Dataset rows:
──────────

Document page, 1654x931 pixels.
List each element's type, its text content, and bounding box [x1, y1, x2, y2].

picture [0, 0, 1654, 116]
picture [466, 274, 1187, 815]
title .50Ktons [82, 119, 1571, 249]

──────────

## AIM OF THE EXERCISE:
Output every one of the rows above again, line by line and unchanged.

## WRITTEN REPLY:
Document page, 1654x931 pixels.
List each element's type, its text content, and bounding box [x1, y1, x2, y2].

picture [0, 0, 1654, 116]
picture [466, 274, 1187, 815]
title .50Ktons [82, 119, 1571, 249]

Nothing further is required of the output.